⟨

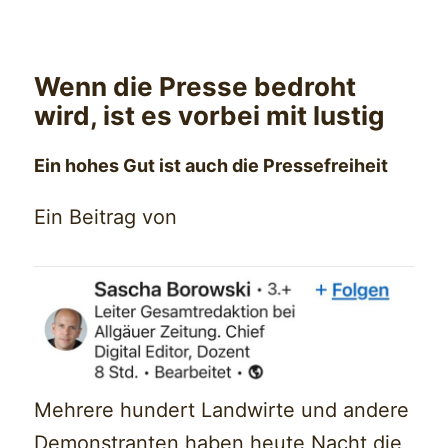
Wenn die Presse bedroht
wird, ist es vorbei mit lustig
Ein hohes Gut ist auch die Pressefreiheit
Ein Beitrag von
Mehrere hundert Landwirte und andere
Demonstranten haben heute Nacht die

⟩
⟨

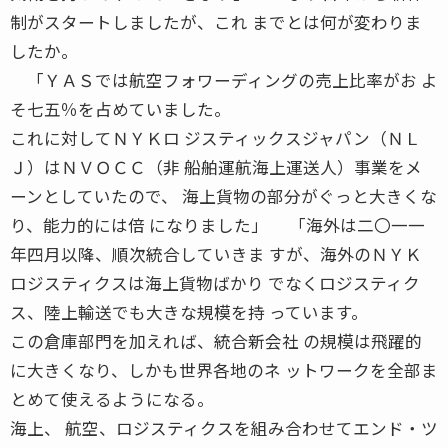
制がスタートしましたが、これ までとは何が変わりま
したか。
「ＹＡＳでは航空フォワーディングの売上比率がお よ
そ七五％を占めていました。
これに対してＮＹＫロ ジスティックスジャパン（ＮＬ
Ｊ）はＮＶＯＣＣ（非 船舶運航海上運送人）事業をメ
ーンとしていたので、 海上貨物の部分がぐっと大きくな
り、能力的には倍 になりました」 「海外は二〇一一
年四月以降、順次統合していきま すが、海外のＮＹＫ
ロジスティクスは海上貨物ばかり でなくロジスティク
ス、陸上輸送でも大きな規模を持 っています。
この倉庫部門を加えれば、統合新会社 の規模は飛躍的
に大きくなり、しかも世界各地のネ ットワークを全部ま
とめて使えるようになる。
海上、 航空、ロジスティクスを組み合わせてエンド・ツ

⟩

TASK DESCRIPTION – In the listing above, transcribe exactly everything from the line containing "Wenn die Presse bedroht" down to the line containing "Demonstranten haben heute Nacht die", including both and nothing more.

ANSWER TO THIS TASK –
Wenn die Presse bedroht
wird, ist es vorbei mit lustig
Ein hohes Gut ist auch die Pressefreiheit
Ein Beitrag von
Mehrere hundert Landwirte und andere
Demonstranten haben heute Nacht die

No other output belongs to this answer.